Покидая Париж, я лишь о том и сожалела, что расстаюсь с Мари-Маргерит де Сент-Эрман, младшей дочерью Пьера Тирако, с которой я начала было дружить. Вернувшись в Пуату, я принялась писать ей длинные письма, стараясь вкладывать в них все то остроумие, коим не смогла блеснуть в салонных беседах, но притом не заботясь о стиле, ибо, обращаясь к девочке, сама еще не вполне избавилась от детской непосредственности. Я писала ей о сестре Селесте — с пылкостью, о ниорских буржуа — с пренебрежением, о влюбленности господина де Мере и добродетелях госпожи де Нейян — с насмешкою, и о многом другом; все это так понравилось мадемуазель де Сент-Эрман, что она показала некоторые из моих посланий господину де Виллермону. Тот, желая оправдать свое благоприятное мнение обо мне, сложившееся еще на островах, а заодно взять реванш за мой постыдный провал у господина Скаррона, дал прочесть этому последнему одно из моих писем. Представьте же мое изумление, когда в один прекрасный день я получила записку следующего содержания: «Мадемуазель, я давно догадывался, что юная девица в коротеньком платьице, которая шесть месяцев тому назад вошла в мою комнату и, неизвестно отчего, ударилась в слезы, не может не обладать умом, который обещают ее глаза. Письмо Ваше, адресованное мадемуазель де Сент-Эрман, столь занимательно и остроумно, что я упрекаю себя, как я не разглядел этого раньше; по правде говоря, мне трудно поверить, что на Американских островах или в ниорском монастыре возможно научиться столь блестящему эпистолярному слогу; не могу также понять, зачем Вы усердно скрывали Ваш ум, когда все прочие из кожи вон лезут, дабы блеснуть своим перед окружающими. Теперь, когда Вы разоблачены, Вам придется писать ко мне так же остроумно, как и к мадемуазель де Сент-Эрман; я отдам все, что угодно, за подобное послание, на которое весьма трудно будет ответить в должной мере тому, кто есть и останется всю свою жизнь, мадемуазель, Вашим почтительным слугою».

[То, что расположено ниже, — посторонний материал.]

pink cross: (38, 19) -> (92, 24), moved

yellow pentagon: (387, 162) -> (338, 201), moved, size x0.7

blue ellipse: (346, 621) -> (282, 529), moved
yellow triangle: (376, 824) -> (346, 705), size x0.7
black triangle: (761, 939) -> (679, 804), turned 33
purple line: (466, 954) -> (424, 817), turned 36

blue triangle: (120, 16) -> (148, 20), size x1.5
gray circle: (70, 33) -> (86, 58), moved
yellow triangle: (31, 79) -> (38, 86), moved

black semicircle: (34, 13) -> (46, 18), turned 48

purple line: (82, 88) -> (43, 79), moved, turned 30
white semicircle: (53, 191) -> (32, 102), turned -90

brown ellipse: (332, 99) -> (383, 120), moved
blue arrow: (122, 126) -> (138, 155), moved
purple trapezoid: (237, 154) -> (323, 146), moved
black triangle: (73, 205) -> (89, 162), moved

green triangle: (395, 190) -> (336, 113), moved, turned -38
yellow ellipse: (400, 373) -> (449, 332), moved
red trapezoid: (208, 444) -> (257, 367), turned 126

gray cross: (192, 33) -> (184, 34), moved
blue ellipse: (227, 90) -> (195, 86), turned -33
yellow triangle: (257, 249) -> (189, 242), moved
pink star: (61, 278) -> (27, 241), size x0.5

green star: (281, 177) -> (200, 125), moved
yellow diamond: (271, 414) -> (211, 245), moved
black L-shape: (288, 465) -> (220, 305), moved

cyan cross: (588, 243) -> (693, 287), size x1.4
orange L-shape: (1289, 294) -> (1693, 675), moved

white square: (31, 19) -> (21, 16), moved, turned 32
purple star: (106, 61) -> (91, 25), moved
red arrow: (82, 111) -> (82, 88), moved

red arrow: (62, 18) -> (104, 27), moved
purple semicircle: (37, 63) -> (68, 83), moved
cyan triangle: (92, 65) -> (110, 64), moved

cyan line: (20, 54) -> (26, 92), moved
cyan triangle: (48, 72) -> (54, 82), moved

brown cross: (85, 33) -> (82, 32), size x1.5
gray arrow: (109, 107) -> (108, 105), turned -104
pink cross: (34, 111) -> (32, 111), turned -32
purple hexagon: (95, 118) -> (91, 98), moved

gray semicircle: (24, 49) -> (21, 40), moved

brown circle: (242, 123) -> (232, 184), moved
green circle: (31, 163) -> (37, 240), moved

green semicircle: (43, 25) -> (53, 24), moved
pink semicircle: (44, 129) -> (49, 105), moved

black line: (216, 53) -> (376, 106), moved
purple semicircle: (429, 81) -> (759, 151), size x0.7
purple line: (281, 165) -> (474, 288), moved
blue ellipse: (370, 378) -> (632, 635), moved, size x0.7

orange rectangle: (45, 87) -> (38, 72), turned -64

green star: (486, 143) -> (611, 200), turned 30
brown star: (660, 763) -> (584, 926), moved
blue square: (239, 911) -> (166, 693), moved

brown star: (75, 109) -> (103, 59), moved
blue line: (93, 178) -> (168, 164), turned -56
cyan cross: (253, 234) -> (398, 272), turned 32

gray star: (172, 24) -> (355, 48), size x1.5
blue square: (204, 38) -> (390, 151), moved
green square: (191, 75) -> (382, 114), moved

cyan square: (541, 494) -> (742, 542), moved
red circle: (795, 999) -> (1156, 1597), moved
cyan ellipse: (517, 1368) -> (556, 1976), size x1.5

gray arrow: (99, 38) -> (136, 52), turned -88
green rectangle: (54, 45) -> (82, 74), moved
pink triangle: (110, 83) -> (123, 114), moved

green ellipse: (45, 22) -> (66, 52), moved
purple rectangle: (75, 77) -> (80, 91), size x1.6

Читая это письмо, я себя не помнила от гордости и счастья. Каким бы уродом и калекою ни был господин Скаррон, он считался одним из самых замечательных умов Парижа и самым знаменитым его автором. Он сочинил множество пьес, снискавших громкий успех у театральной публики и даже, как говорили, у юного короля Людовика. Незадолго до нашего знакомства он создал свой блестящий бурлеск — «Комический роман», — о котором отзывались как о шедевре. Он наводнял Париж воззваниями, одами, стансами, элегиями, сказками. Посещать его было чрезвычайно модно; в его доме сходились и мыслители и придворные, словом, все сливки общества. Сам он был не в состоянии передвигаться и делать визиты, но его блестящее остроумие, эрудиция, фантазия, искрометная веселость, побеждавшая тяжелый недуг, очаровывали и привлекали к нему весь цвет нации. Заинтересовать собою, в пятнадцать лет, такого человека, прельстив до того Антуана де Мере, было весьма почетной заслугою, и я вновь обрела уверенность в своих талантах. С одобрения госпожи де Нейян я ответила господину Скаррону, и мы в течение нескольких месяцев обменивались письмами; льщу себя надеждою, что если мои не были столь галантны, как его, то слогом вполне могли помериться с ними. Шевалье де Мере, со своей стороны, продолжал учить меня, способствуя моим будущим успехам.